Engle, M. - Presenter, Carnegie Mellon University
Sahinidis, N., Carnegie Mellon University
Accurate thermodynamic properties are important for the development of new processes and technologies and simulating an optimized flowsheet. Unfortunately, equations of state typically used, such as Peng Robinson and Soave-Redlich Kwong, are inaccurate in critical regions of new technologies. A recent development in equations of state uses first principles to determine one unifying equation explicit in Helmholtz energy to overcome these inaccuracies. These equations have been developed for over 100 pure substances and have been expanded to mixtures [1, 2, 3, 4].

A major challenge in the development of Helmholtz energy equations is the fitting of varying datasets containing correlated data to the main unifying equation [3]. The current fitting procedures depend on cycling between linear and nonlinear regression techniques that are restricted to equality constraints and result in local solutions requiring multiple starts or an experienced user manually selecting an initial starting point [4]. Advancing these techniques to eliminate the need for multistart heuristics and provide the ability to enforce inequality constraints on the resulting models would allow us to control the thermodynamic behavior, improve extrapolation behavior, and maintain thermodynamically feasible limitations on the regressed equation while simultaneously fitting the data [7].

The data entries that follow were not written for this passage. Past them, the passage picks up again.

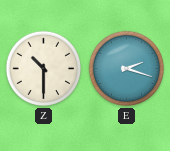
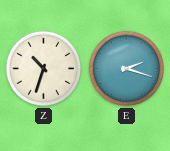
Z: 10:30 -> 10:33
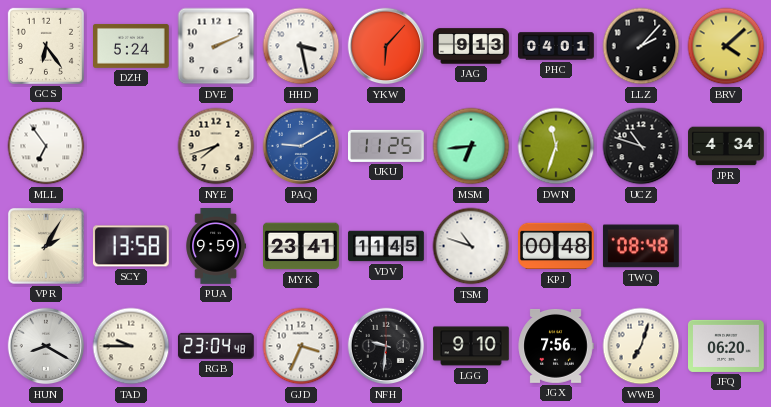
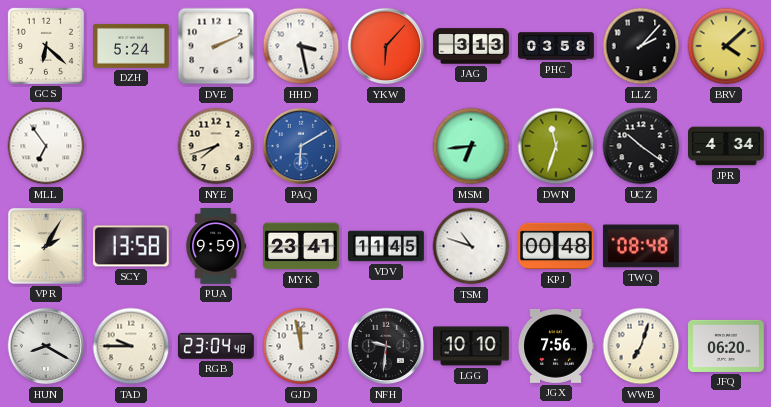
GCS: 6:24 -> 6:22
JAG: 9:13 -> 3:13
PHC: 04:01 -> 03:58
PAQ: 9:10 -> 6:10
UKU: 11:25 -> none
UCZ: 10:48 -> 10:21
GJD: 3:34 -> 11:58
LGG: 9:10 -> 10:10
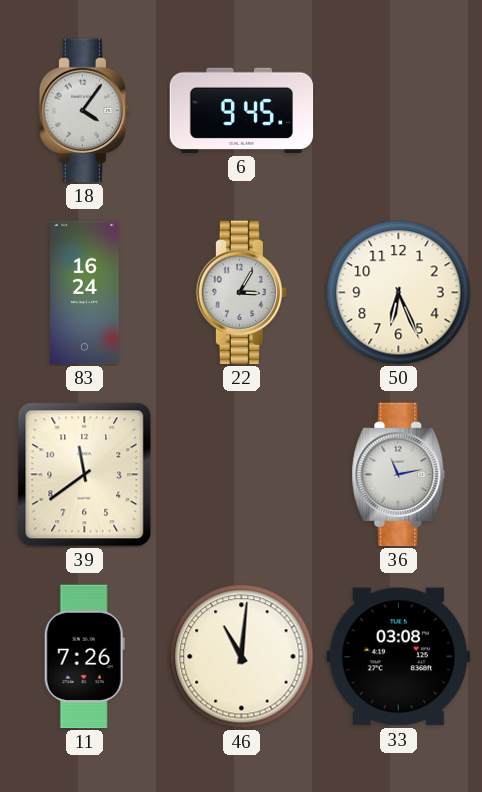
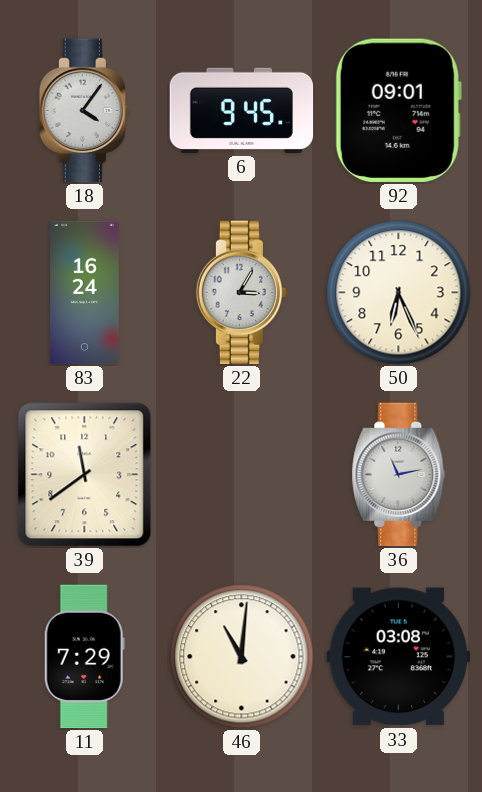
92: none -> 09:01
11: 7:26 -> 7:29
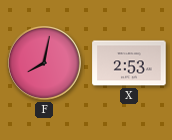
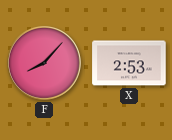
F: 8:02 -> 8:07
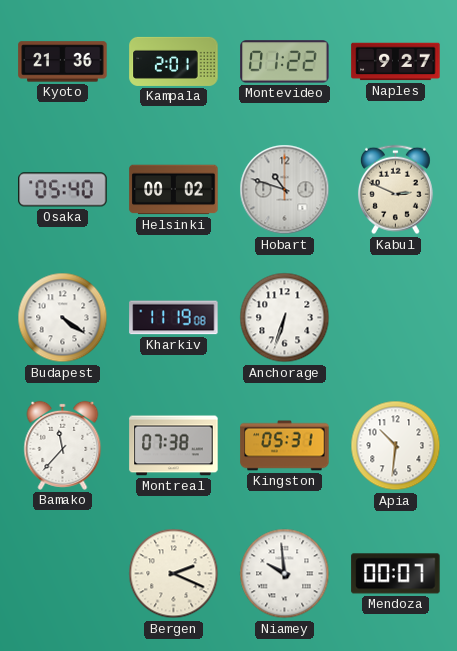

In order to address these challenges associated with fitting data to Helmholtz energy equations, we have developed a model-building procedure from thermodynamic data and have expanded its capabilities to include mixtures. The main idea is to apply best subset selection and allow for the controlling of thermodynamic slopes with inequality constraints while fitting all the data simultaneously. A bank of terms is chosen to best represent the different phase regions and thermodynamic behavior. In order to avoid overfitting, our procedure systematically selects a subset of these terms to optimally fit the multiple thermodynamic property data sets. We rely on a global optimization solver [7] to find an optimal solution that optimizes the fit as well as the number of terms in the model according to an information criterion. The proposed approach was used to fit a new Helmholtz energy equation for carbon dioxide binary mixtures. The resulting models are compared to established models such as cubic equations of state, EOS-CG [5], and the GERG-2008 [6].

References cited

[1] Lemmon, E. W.; Huber, M. L.; McLinden, M. O. NIST Standard Reference Database 23: Reference Fluid Thermodynamic and Transport Properties-REFPROP, Version 9.1, National Institute of Standards and Technology. 2013; https://www.nist.gov/srd/refprop.

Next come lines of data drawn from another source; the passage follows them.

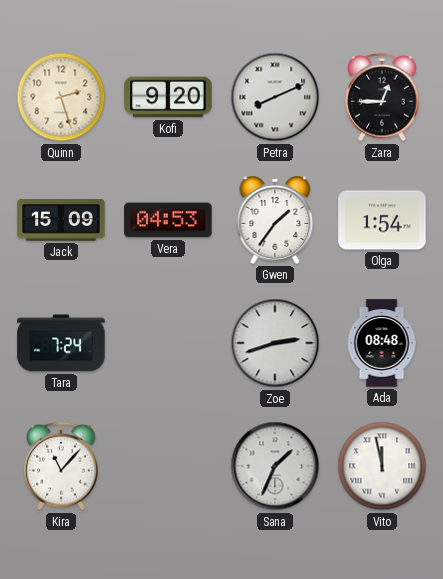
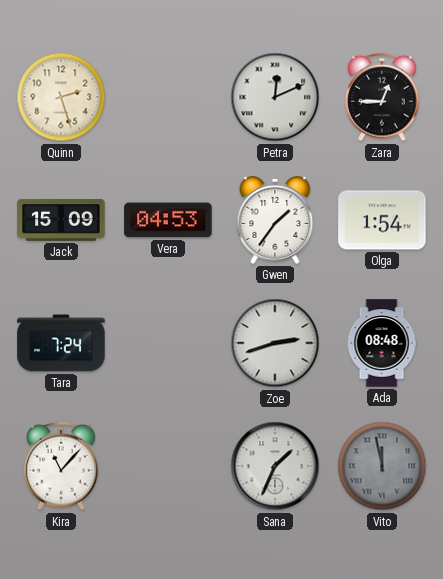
Kofi: 9:20 -> none
Petra: 8:11 -> 12:11
Vito dial: white -> grey
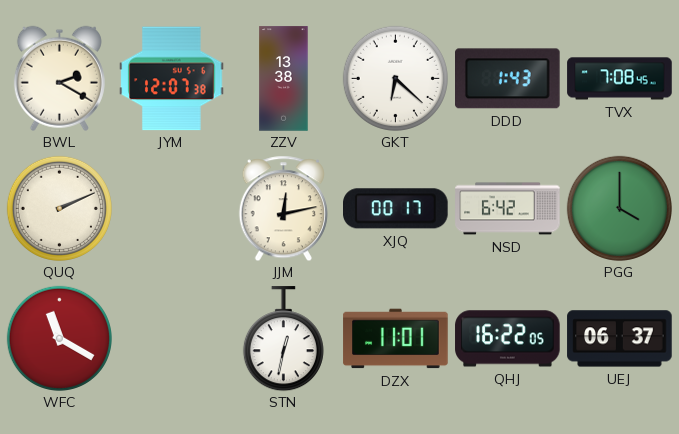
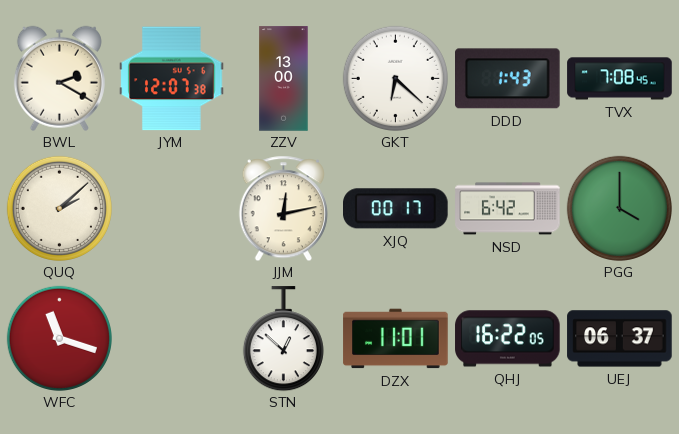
ZZV: 13:38 -> 13:00
QUQ: 2:11 -> 2:08
WFC: 11:20 -> 11:18
STN: 12:32 -> 12:52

[2] Span, R. Multiparameter equations of state: An accurate source of thermodynamic property data; Springer-Verlag, 2000.

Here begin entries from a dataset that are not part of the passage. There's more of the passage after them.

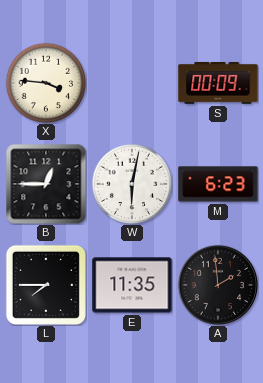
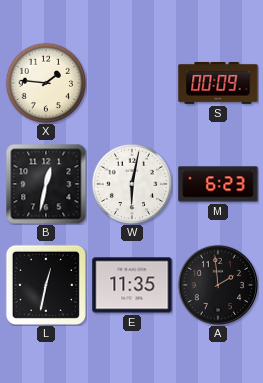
X: 3:46 -> 1:46
B: 12:45 -> 12:32
L: 7:45 -> 12:32
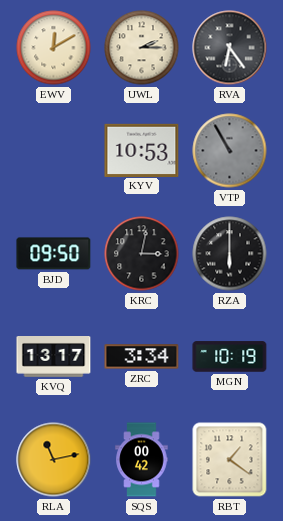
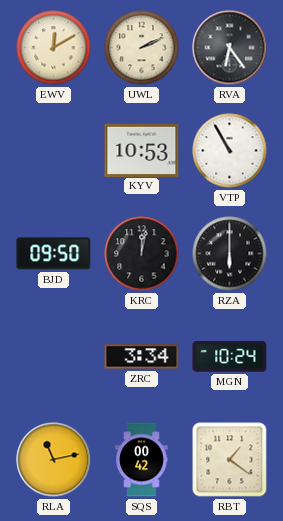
UWL: 2:15 -> 2:11
VTP dial: grey -> white
KRC: 3:02 -> 12:02
KVQ: 13:17 -> none
MGN: 10:19 -> 10:24
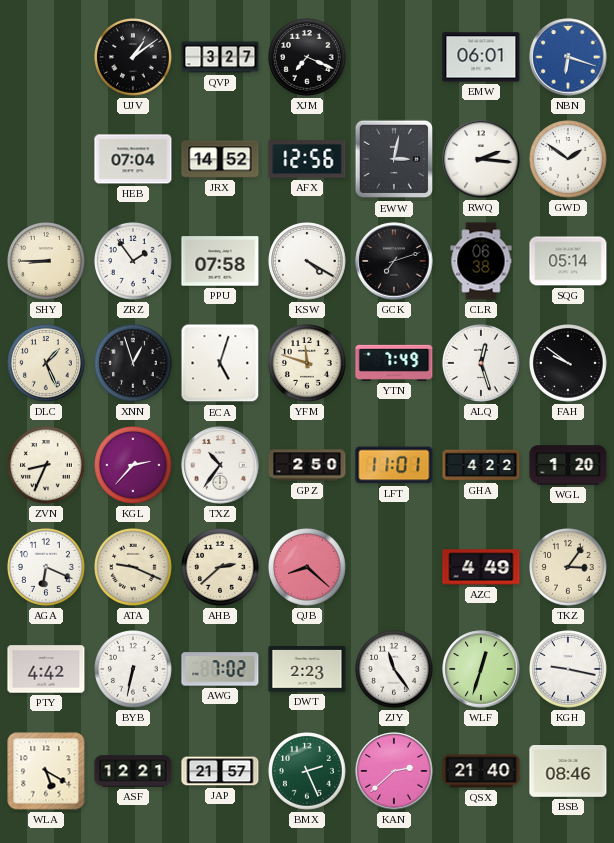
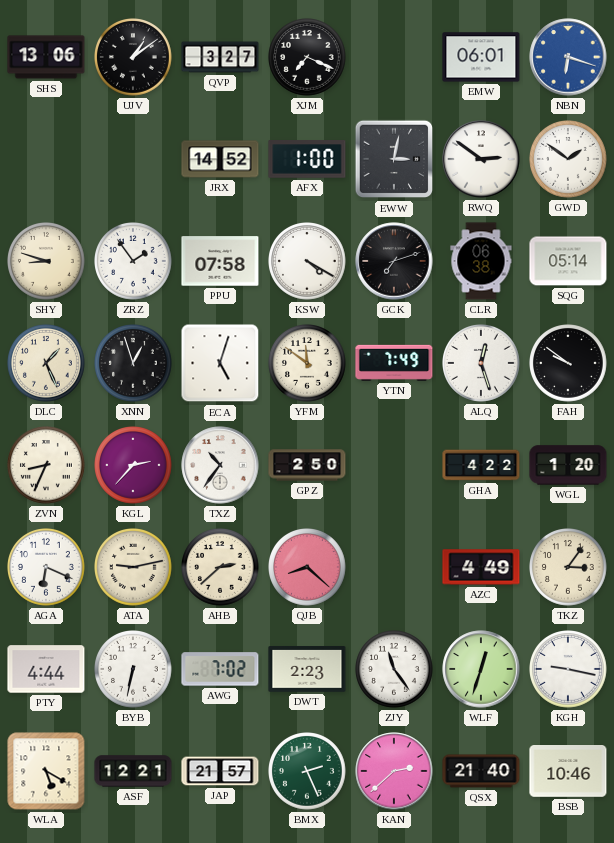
SHS: none -> 13:06
HEB: 07:04 -> none
AFX: 12:56 -> 1:00
RWQ: 2:16 -> 2:51
SHY: 8:45 -> 8:48
YFM: 11:48 -> 11:51
LFT: 11:01 -> none
ATA: 9:19 -> 9:13
PTY: 4:42 -> 4:44
BSB: 08:46 -> 10:46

[3] Span, R.; Wagner, W.; Lemmon, E. W.; Jacobsen, R. T. Multiparameter equations of state - recent trends and future challenges. Fluid Phase Equilibria 2001, 183-184, 1-20.

[4] Lemmon, E; Tillner-Roth, R. A Helmholtz energy equation of state for calculating the thermodynamic properties of fluid mixtures, Fluid Phase Equilibria 1999, 165, 1-21.

[5] Gernert, G; Span, R. EOS-CG: A Helmholtz energy mixture model for humid gases and CCS mixtures. J. Chem. Thermodyn., 93, 274-293, 2016.

[6] Kunz, O.; Wagner, W. The GERG-2008 Wide-Range Equation of State for Natural Gases and other Mixtures: An Expansion of GERG-2004. J. Chem. Eng. Data 57, 11, 3032-3091, 2012.

[7] Tawarmalani, M.;Sahinidis, N. V. Global optimization of mixed-integer nonlinear programs: A theoretical and computational study, Mathematical Programming, 99, 563-591, 2004.